- [Brief 1] According to the excerpt on Pewpew's regular expression targets, which syntax do the regular expressions use?
- [Brief 2] Resume the excerpt on Pewpew's regular expression targets, starting right after its final command line.
*** Page excerpt Section Begins ***
For the full list of command line options, run pewpew help or pewpew help stress

Using Regular Expression Targets

Pewpew supports using regular expressions (Perl syntax) to nondeterministically generate targets.

pewpew stress -r "localhost/pages/[0-9]{1,3}"

This example will generate target URLs such as:

http://localhost/pages/309
http://localhost/pages/390
http://localhost/pages/008
http://localhost/pages/8
http://localhost/pages/39
http://localhost/pages/104
http://localhost/pages/642
http://localhost/pages/479
http://localhost/pages/82
http://localhost/pages/3
pewpew stress -r "localhost/pages/[0-9]+\?cache=(true|false)(\&referrer=[0-9]{3})?"
*** Page excerpt Section Ends ***
*** Records shown Section Begins ***
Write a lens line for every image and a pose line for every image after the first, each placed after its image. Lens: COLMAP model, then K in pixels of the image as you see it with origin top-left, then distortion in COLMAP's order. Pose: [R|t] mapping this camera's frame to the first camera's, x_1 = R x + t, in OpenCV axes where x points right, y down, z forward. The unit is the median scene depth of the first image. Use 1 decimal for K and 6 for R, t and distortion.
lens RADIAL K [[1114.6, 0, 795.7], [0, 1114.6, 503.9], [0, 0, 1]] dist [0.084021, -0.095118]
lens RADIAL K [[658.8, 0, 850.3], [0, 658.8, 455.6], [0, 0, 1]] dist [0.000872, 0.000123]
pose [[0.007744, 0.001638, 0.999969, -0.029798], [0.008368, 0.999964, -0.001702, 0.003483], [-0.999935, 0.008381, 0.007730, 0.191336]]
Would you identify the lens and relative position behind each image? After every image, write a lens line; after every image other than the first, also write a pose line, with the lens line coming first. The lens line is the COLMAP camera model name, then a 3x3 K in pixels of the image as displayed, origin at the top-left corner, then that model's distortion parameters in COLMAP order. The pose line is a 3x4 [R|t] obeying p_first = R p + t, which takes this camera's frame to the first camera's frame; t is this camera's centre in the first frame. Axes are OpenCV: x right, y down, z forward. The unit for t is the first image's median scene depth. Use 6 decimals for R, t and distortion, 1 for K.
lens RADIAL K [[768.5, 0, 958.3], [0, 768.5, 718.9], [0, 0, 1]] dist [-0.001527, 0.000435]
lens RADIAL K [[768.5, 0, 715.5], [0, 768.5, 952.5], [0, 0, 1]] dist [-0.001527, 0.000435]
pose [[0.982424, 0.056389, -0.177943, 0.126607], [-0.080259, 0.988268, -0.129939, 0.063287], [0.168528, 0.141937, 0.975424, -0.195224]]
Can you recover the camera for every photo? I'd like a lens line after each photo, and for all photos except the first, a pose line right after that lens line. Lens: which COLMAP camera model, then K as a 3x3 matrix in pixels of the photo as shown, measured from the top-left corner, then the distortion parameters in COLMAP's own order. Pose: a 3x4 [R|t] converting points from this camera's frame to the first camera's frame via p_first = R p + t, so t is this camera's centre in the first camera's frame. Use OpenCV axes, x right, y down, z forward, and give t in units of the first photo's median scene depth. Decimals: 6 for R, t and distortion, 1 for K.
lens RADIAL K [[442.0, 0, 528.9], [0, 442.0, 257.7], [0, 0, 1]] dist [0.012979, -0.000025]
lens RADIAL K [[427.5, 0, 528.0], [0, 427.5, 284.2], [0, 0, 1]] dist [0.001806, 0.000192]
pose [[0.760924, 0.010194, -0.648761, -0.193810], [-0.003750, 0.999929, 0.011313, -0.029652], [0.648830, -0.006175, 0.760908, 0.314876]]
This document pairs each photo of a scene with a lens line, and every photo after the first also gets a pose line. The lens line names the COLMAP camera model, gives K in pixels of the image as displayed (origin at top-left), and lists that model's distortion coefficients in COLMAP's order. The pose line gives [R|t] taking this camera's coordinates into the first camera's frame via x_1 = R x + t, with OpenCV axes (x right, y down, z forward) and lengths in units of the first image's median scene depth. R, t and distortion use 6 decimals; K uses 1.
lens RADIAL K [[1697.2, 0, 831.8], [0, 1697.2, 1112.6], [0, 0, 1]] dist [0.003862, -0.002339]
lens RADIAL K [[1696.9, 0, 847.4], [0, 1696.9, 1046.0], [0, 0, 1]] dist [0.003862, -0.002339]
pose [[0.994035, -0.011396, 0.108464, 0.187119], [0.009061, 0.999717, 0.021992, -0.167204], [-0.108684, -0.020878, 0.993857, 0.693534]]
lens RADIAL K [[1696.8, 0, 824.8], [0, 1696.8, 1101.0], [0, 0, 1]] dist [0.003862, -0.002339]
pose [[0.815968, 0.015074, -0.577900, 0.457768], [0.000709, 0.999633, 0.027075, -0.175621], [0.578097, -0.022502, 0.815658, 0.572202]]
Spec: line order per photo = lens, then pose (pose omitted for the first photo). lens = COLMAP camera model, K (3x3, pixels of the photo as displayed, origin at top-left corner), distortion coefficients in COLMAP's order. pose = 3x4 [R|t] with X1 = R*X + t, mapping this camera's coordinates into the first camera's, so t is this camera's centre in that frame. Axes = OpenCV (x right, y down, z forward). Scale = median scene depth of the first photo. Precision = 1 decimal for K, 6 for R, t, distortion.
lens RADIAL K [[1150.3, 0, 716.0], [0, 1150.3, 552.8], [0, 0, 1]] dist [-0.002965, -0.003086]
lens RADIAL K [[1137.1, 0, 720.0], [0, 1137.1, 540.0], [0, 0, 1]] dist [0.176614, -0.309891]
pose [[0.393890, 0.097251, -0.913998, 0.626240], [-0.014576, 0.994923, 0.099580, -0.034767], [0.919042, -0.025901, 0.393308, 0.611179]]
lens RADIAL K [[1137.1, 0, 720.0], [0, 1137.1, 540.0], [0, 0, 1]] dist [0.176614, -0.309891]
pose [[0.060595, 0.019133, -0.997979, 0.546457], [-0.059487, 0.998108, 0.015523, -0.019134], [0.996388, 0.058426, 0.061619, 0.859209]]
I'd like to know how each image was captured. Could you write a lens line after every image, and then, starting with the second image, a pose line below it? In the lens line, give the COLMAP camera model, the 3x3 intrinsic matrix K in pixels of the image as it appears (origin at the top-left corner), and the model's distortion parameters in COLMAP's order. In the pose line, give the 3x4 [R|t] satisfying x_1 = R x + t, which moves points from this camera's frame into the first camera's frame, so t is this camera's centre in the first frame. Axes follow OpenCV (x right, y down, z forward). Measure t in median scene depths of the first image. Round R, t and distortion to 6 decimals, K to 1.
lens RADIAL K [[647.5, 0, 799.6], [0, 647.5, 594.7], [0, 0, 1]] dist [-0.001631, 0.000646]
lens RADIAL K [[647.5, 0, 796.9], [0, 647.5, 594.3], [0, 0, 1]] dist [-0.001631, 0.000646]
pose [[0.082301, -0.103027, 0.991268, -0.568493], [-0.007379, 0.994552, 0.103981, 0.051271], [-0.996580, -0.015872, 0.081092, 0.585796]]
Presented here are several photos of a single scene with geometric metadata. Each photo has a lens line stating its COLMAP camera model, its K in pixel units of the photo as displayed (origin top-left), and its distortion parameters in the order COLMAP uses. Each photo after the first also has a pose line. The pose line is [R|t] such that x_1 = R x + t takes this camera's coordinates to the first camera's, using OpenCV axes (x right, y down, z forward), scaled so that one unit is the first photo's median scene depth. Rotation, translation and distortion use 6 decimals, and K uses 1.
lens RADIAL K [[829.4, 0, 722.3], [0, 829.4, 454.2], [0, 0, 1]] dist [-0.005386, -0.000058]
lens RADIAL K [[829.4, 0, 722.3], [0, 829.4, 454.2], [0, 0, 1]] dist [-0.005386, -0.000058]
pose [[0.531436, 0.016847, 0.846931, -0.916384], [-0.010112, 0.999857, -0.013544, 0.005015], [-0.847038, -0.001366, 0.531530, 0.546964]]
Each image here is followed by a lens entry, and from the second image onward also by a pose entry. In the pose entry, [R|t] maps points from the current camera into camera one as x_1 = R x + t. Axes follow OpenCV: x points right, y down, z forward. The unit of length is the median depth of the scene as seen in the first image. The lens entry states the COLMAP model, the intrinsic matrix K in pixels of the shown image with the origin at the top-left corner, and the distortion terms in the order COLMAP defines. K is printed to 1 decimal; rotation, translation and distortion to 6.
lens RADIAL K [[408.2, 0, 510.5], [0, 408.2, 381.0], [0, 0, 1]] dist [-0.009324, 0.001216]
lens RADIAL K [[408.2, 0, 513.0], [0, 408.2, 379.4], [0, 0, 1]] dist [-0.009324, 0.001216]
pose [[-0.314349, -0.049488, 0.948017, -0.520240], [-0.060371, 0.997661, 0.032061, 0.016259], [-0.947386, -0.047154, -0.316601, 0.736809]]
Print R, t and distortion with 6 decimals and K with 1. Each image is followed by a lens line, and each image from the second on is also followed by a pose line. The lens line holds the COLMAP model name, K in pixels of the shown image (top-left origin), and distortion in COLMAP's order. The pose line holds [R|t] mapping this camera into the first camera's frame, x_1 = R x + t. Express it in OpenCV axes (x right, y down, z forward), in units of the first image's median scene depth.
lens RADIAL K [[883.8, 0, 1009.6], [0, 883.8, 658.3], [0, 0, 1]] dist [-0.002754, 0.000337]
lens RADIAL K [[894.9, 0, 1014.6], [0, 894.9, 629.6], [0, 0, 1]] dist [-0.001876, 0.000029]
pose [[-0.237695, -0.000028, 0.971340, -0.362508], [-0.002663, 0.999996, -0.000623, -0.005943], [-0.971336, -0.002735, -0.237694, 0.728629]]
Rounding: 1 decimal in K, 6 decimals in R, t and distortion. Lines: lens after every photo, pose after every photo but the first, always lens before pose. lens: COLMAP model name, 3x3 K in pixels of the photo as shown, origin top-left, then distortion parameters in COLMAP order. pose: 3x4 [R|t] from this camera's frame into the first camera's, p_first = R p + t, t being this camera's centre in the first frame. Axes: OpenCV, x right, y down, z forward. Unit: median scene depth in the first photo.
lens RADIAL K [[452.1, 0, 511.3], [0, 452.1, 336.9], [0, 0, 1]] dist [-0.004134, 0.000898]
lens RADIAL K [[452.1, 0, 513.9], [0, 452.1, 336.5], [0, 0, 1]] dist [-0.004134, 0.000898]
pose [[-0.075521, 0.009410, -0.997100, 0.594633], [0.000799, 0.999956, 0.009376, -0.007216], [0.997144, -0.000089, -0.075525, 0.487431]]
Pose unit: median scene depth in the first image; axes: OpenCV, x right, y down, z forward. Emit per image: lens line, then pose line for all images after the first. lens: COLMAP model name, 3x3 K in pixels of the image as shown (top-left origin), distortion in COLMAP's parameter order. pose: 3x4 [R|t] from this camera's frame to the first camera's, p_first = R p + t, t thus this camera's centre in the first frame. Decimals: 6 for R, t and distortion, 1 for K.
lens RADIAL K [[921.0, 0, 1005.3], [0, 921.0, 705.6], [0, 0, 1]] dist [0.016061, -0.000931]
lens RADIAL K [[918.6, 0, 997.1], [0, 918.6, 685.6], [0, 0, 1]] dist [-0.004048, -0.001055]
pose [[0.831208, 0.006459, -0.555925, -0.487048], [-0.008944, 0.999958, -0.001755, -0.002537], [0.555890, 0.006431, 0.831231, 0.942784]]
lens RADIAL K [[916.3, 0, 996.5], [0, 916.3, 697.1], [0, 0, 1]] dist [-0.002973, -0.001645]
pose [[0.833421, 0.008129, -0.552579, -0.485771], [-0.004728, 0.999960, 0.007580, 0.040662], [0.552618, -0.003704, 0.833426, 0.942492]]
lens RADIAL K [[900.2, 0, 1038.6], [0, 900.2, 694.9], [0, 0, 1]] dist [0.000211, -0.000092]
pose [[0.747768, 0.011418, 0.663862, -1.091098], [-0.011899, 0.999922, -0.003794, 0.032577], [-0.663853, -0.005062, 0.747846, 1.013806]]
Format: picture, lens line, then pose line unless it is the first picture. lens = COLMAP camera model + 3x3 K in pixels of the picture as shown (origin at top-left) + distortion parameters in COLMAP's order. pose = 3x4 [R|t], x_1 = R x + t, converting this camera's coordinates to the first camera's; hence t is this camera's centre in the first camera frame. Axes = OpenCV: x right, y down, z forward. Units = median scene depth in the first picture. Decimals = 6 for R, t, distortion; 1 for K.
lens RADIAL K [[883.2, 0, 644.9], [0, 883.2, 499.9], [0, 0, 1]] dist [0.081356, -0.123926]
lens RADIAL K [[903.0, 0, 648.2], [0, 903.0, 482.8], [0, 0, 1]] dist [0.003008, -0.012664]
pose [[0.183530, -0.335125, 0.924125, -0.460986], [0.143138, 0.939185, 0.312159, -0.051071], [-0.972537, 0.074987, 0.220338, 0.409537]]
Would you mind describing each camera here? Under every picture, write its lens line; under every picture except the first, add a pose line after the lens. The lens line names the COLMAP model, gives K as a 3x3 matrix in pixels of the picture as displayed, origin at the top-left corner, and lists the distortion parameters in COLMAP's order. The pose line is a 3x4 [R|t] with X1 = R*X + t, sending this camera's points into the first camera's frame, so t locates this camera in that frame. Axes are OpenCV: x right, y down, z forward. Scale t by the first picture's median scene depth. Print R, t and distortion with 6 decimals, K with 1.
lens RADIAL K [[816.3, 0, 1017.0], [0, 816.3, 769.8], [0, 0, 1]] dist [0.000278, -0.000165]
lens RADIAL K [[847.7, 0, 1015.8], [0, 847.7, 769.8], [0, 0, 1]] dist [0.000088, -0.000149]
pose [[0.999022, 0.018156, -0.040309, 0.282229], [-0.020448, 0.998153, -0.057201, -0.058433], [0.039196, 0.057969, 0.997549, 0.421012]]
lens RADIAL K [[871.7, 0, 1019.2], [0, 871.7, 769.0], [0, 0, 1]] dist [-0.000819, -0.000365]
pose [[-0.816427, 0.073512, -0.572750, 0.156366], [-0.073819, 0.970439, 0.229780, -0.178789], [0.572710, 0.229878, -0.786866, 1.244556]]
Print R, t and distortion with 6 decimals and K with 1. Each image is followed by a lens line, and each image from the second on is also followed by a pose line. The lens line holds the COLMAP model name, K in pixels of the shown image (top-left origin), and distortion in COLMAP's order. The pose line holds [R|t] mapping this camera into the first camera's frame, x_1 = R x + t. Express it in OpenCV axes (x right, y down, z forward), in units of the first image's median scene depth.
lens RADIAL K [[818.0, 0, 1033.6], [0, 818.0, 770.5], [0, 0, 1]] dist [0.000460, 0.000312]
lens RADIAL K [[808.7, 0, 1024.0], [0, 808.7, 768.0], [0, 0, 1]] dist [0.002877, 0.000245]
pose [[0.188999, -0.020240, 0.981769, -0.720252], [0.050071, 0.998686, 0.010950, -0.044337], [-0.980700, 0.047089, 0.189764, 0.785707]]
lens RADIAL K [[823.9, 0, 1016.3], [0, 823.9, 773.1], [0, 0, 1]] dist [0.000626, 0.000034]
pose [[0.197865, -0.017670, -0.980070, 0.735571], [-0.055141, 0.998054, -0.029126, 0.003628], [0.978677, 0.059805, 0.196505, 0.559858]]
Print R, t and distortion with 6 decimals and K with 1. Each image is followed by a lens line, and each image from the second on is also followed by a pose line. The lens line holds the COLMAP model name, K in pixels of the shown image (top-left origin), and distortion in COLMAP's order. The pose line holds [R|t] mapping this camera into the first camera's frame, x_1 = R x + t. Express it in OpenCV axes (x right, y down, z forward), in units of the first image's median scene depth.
*** Records shown Section Ends ***
- [Expected answer 1] Perl syntax.

- [Expected answer 2]
This example will generate target URLs such as:

http://localhost/pages/278613?cache=false
http://localhost/pages/736?cache=false
http://localhost/pages/255?cache=false
http://localhost/pages/25042766?cache=false
http://localhost/pages/61?cache=true
http://localhost/pages/4561?cache=true&referrer=966
http://localhost/pages/7?cache=false&referrer=048
http://localhost/pages/01?cache=true
http://localhost/pages/767911706?cache=false&referrer=642
http://localhost/pages/68780?cache=true

Note: dots in IP addresses must be escaped, such as pewpew stress -r "http://127\.0\.0\.1:8080/api/user/[0-9]{1,3}"

Using Config Files

Pewpew supports complex configurations more easily managed with a config file. You can define one or more targets each with their own settings.

By default, Pewpew looks for a config file in the current directory and named pewpew.json or pewpew.toml. If found, Pewpew can be run like:

pewpew stress

There are examples config files in examples/.

Available global settings:

  • Count (default 10)
  • Concurrency (default 1)
  • NoHTTP2 (default false)
  • EnforceSSL (default false)
  • Quiet (default false)
  • Verbose (default false)
  • DNSPrefetch (default defer to Target)
  • Timeout (default defer to Target)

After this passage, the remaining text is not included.